The Obama jobs figure is a guesstimate of the number of jobs created from the spending. It is analogous to the gross income a company earns on sales. But what matters, of course, is net income, on in this case, net jobs, and that requires an estimate of the net cost.

The net cost in this case derives from the simple fact that the federal government is borrowing money to spend money. Government borrowing subtracts purchasing power from the economy just as government spending adds it back in. Absent the government borrowing and spending, consumers and businesses would have borrowed the funds and spent the funds. The same mechanisms that supposedly created the jobs from the government spending would have created jobs from private spending.

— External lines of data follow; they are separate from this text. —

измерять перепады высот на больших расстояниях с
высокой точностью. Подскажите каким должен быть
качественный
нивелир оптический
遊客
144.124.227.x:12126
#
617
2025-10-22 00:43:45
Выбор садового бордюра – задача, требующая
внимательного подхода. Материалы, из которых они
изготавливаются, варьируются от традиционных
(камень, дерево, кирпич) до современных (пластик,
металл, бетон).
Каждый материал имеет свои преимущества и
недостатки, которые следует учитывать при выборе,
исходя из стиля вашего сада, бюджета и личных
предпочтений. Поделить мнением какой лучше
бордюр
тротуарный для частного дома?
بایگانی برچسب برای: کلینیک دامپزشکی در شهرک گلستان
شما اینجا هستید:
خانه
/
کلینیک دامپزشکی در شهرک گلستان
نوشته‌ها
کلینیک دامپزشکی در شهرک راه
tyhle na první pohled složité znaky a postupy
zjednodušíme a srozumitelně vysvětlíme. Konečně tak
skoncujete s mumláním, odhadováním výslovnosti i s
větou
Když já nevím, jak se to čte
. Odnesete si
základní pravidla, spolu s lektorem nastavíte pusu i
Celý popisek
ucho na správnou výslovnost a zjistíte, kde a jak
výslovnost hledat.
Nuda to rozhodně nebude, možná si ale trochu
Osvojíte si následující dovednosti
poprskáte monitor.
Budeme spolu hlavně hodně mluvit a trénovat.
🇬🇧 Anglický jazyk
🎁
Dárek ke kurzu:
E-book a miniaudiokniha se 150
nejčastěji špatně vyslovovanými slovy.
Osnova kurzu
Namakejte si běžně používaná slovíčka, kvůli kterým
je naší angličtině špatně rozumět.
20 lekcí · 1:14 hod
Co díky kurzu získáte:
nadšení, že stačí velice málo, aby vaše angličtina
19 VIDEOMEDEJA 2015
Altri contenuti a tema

At best, the jobs created and destroyed are a wash. Of course, the jobs that are destroyed are scattered across the economy and across the country and cannot be identified specifically, though wouldn’t that be interesting. Imagine the pictures and story of the worker who lost a job because government borrowed money. However, the destruction of those jobs by borrowing is every bit as certain as the creation of jobs by deficit spending.

It is possible to calculate with fair precision the net jobs created by Obama’s attempt at fiscal alchemy. Adding jobs gained to jobs lost produces a big fat squadoosh, nada, zippo, zero. It’s also possible to show the increase in the national debt that produced this outstanding government policy result – by last count it was $173 billion.